By Geoff Kimmerly
Second Half editor
EAST LANSING – First one and then a second starter fouled out of Saturday’s Class D Final as Southfield Christian tried to catch Adrian Lenawee Christian with only a few minutes remaining.
Fortunately for the Eagles, they had a few more players left with experience finishing a championship run.
Southfield Christian had never during the last three seasons played from situation it faced early Saturday afternoon. But a number of its players had helped win one or both of two straight MHSAA championships – and that no doubt assisted those left on the floor as they claimed a third.
Junior guard Bakari Evelyn scored five of his game-high 28 points after teammates Lindsay Hunter IV and Damarco White fouled out in the fourth quarter, and 2013 championship game standout Marlo Brown also scored during the same stretch as Southfield Christian claimed its third straight MHSAA title with a 63-61 nail-biter over Adrian Lenawee Christian.
“It was tough once I saw we were losing Lin and Damarco for a few quarters. My whole objective was to keep the game as close as possible,” Evelyn said. “I thought we were going to come out with the win, through the whole game and everything. It was good to finally be right.”
Evelyn, who started last season’s Class D Final and came off the bench in 2012 as a freshman, also had seven rebounds, four assists and four steals and handled the ball almost exclusively after Hunter fouled out with 16 points, 3:47 left to play and the Eagles trailing 54-51.
The 6-foot-6 White fouled out just more than a minute later with only two points, but five rebounds and five blocked shots after spending most of his morning defending Lenawee Christian’s trio of 6-7 post players.
But Evelyn had plenty of help down the stretch. Sophomore guard Jalen Bouldes played only 38 seconds during the closing minutes, but scored, was fouled and made the ensuing free throw to give Southfield Christian a 56-55 lead with 3:09 to play. Brown scored a minute later to push the lead to three. Evelyn then made five of six free-throw attempts over the final 1:13 to keep Lenawee Christian just a few points short.
“We’ve never had this where all of our main guys were in foul trouble. Other guys like Harding (Fears) and Benny (Cookinham) had to step up,” Eagles coach Clennie Brundidge said. "I’d put (Hunter and White) back in here and they’d get another foul. I told them that at the end, our depth was going to win this.”
Fears grabbed eight rebounds in 12 minutes and junior guard Kameron Garner – a starter last season who this winter came off the bench – had five points and five rebounds despite taking a hard fall during the first half. Brown had only four points, but both baskets put Southfield Christian up at points in the game.
Lenawee Christian (21-5), an honorable mention in the Class D poll heading into the postseason, came back from an early nine-point deficit to make it back-and-forth over the final three quarters.
Senior center Kingsley had 22 points on 7 of 11 shooting from the floor and with sophomore forward Maxwell (11 points) allowed the Cougars to slow the game’s tempo and keep Southfield Christian’s usually active fastbreak to only 11 points.
“We wanted them to come beat us at our game, and I think for the most part we were able to control tempo,” Lenawee Christian coach Scott McKelvey said. “Our free-throw shooting hurt us (19 of 31), but we got opportunities and we couldn’t ask for anything more than that. It’s a team that probably no one in the state thought we could beat.”

## INFORMATION SUPPLIED
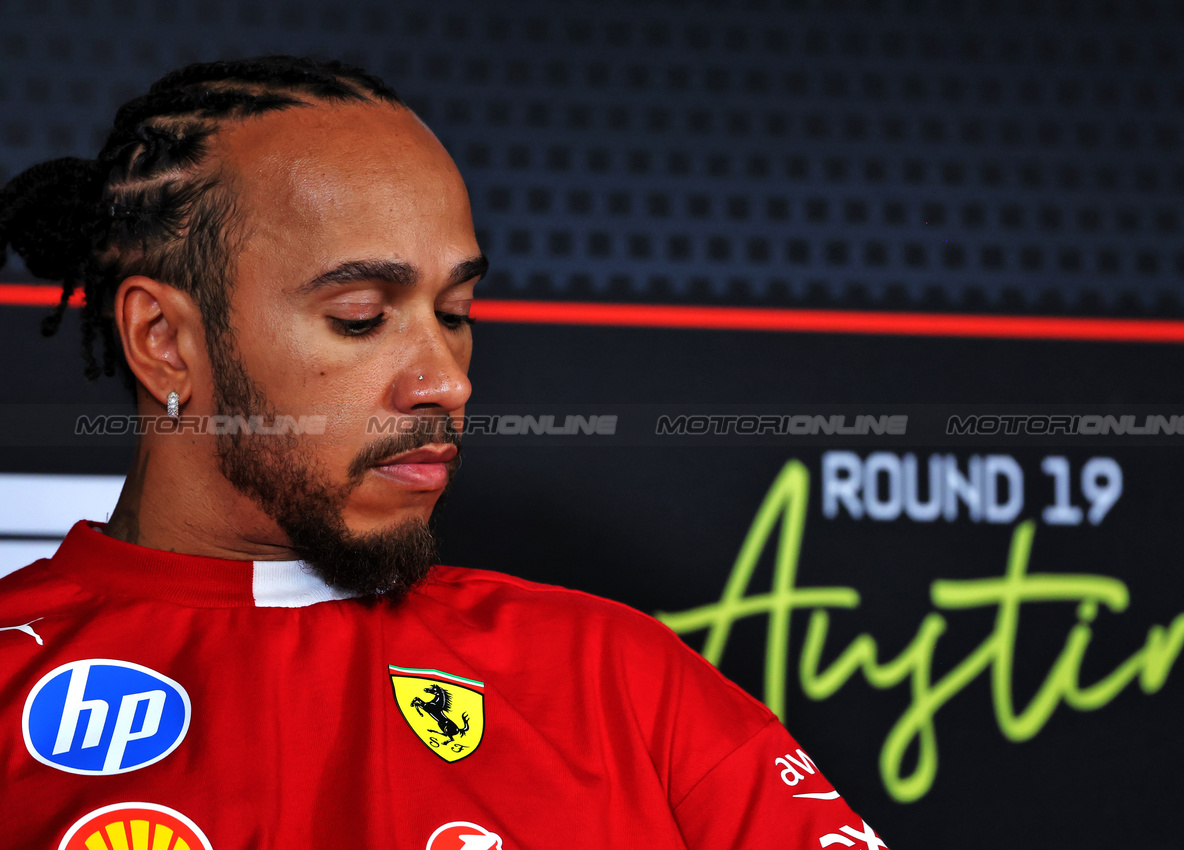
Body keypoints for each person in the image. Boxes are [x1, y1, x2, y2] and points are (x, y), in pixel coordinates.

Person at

## WORK TASK A
Reproduce the passage of the basketball article that begins with the words containing "Fortunately for the" and ends with "claimed a third.".
## WORK TASK B
List every Southfield Christian player named in the basketball article.

## YOUR RESPONSE A
Fortunately for the Eagles, they had a few more players left with experience finishing a championship run.
Southfield Christian had never during the last three seasons played from situation it faced early Saturday afternoon. But a number of its players had helped win one or both of two straight MHSAA championships – and that no doubt assisted those left on the floor as they claimed a third.

## YOUR RESPONSE B
Bakari Evelyn
Lindsay Hunter IV
Damarco White
Marlo Brown
Jalen Bouldes
Harding Fears
Benny Cookinham
Kameron Garner